An Outbreak of Fear

Coronavirus pandemic leaves community members stocking up, fearful of outcome


Bobbie Morrison

Schnucks is wiped clean of necessities such as bread and other food items as community members prepare for a large outbreak. “I believe that America will come back stronger like [we] always do,” junior Kal-El Green said. America has hit record lows in the stock market since the COVID-19 outbreak, but many have no doubt that we will bounce back.

Recently, stores in Washington, Mo. and across the country have been ripped apart by customers who were desperately trying to stock up before the peak of COVID-19. The predictions blasted by media sources and professional organizations such as the CDC have people wondering when this pandemic will come to an end. 

The empty shelf phenomenon caused by panic buying has many Americans struggling to purchase basic necessities such as toilet paper and diapers. 

President Donald Trump addressed this issue during a press conference on March 15, 2020. 

“You don’t have to buy so much,” Trump stated. “Just relax.” 

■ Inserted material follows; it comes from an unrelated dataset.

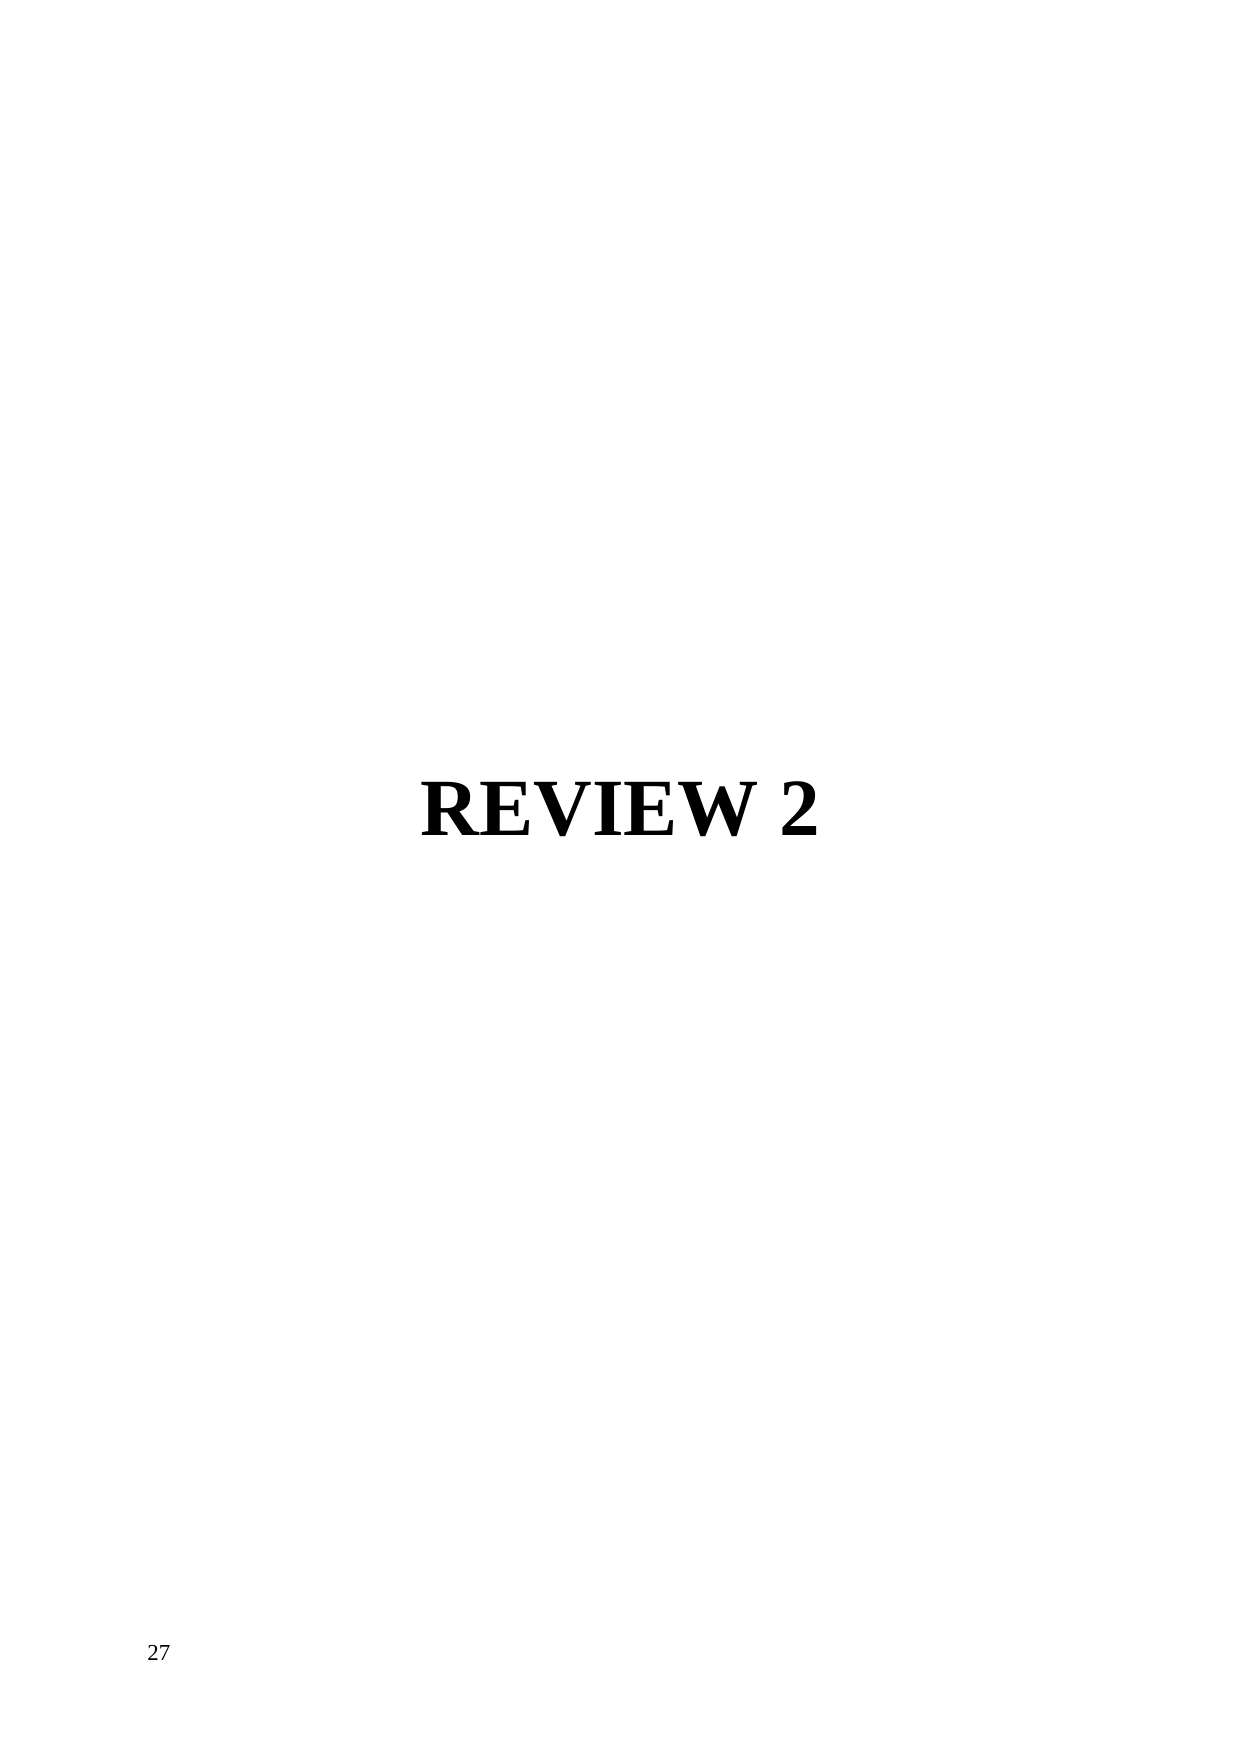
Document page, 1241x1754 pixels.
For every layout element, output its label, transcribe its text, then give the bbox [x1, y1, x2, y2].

text REVIEW 2 [147, 759, 1093, 853]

While government officials and the president himself have asked citizens to avoid hoarding necessities, the overwhelming fear continues to be at the forefront of people’s mind in the grocery store. 

Throughout the community, shelves are wiped clean in Schnucks, Walmart and Target. When asking store employees when the shelves will be restocked, employees answer with the times that their trucks come in.

The American people and others across the globe are clinging onto their government officials’ statements and checking news sources regularly. With misinformation spreading rapidly, people are growing frustrated and scared of the uncertainty. As of March 24 and the death toll approaching 600 in the US according to Worldometers, people are frantic, and misleading headlines are overwhelming the public. 

“I believe the epidemic has caused nationwide panic due to the media,” junior Kal-El Green said. “COVID-19 is only deadly to those who have existing respiratory issues and weakened immune systems.” 

While many believe that stocking up is helpful in preparing for the unseeable future, community members believe that it’s only contributing to the building numbers of the virus. 

“If we respect social distancing and avoid stores and gas stations, I believe everything will turn out okay,” Green said. “The rush for supplies only causes a wider spread of the virus.”

It is important to be considerate of other people while you are buying necessities. Stocking up is important but panic buying only leads to frustration and lack of supplies for others who need them.  

“Panic buying isn’t good, but it isn’t bad if you limit yourself and take others into consideration,” junior Haley Grannemann said. “Buying over time is better than panic buying all at once.”